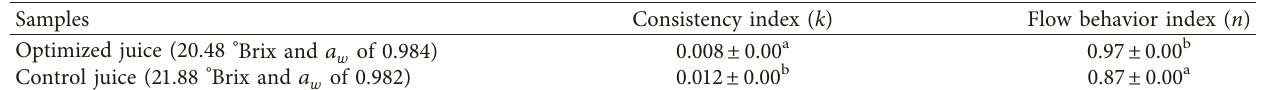
Table 7: Consistency index ( k ) and flow behavior index ( n ) of optimized juice and control juice.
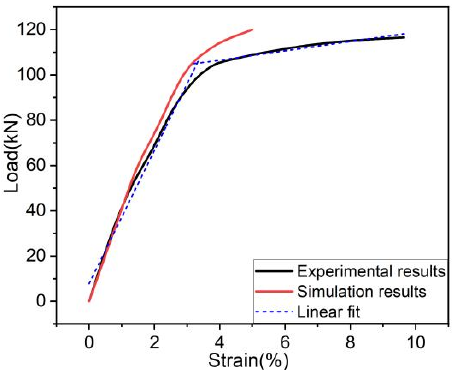
Figure 15. Load-strain curves obtained from the experiment and FEM.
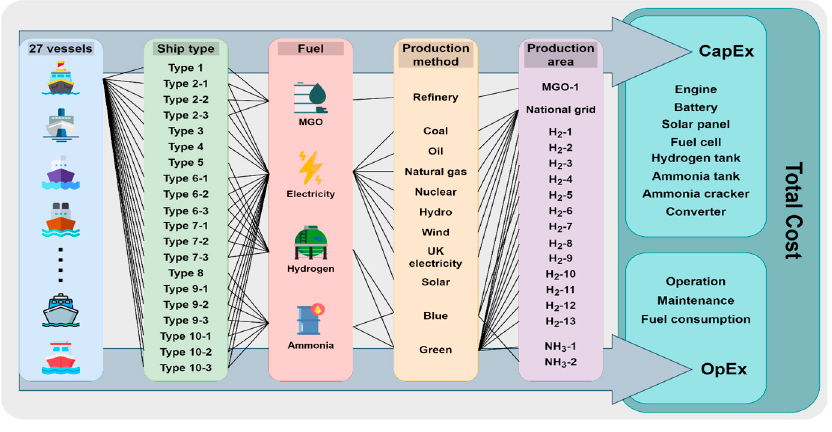
Figure 3. Outline of the proposed LCCA.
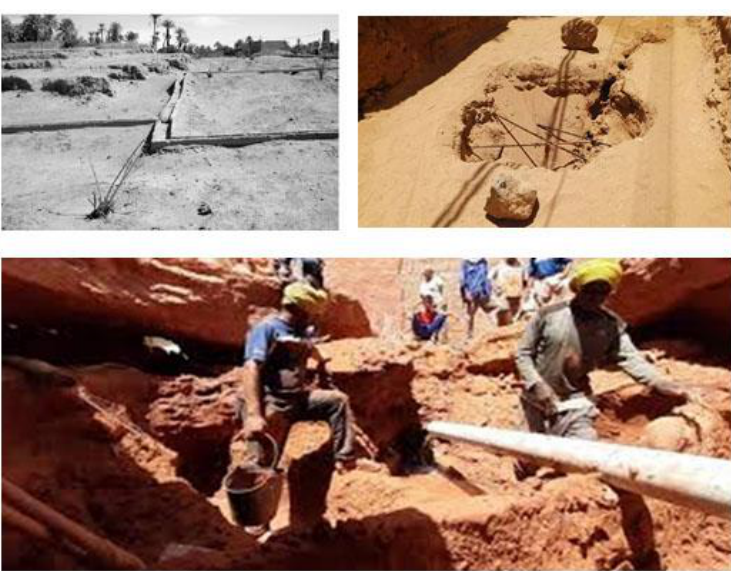
Figure 8 (Above) abandoned and collapsed foggara s(Remini et al., 2011) ; (Below), Collective work of maintenance for foggara in palm groves of Timimoun (Project Foggara Amghiar Timimoun)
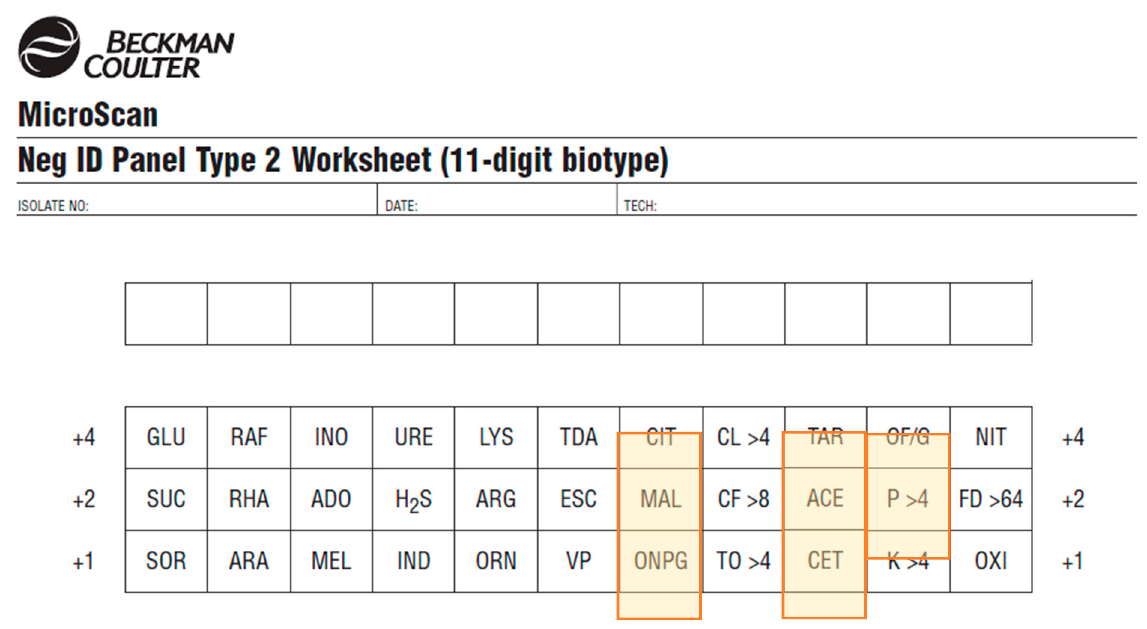
Figure 5. Worksheet for the NID2 panel. Tests marked in orange are in a different order on the panel than they are on the worksheet (see Figure 1). Table 7. Ease-of-use assessment with a focus on use in low resource settings of different aspects of the MicroScan identi- fication panels. Abbreviations: IFU = instructions for use; PEP = peptidase; PYR = pyrrolidonyl-b-naphtylamide; VP = Voges–Proskauer test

************

TASK PROMPT:
From the opening line of the entries above to the line containing "Figure 3. Outline of the proposed LCCA.", please transcribe each line exactly, skipping every picture.

WRITTEN SOLUTION:
Table 7: Consistency index ( k ) and flow behavior index ( n ) of optimized juice and control juice.
Figure 15. Load-strain curves obtained from the experiment and FEM.
Figure 3. Outline of the proposed LCCA.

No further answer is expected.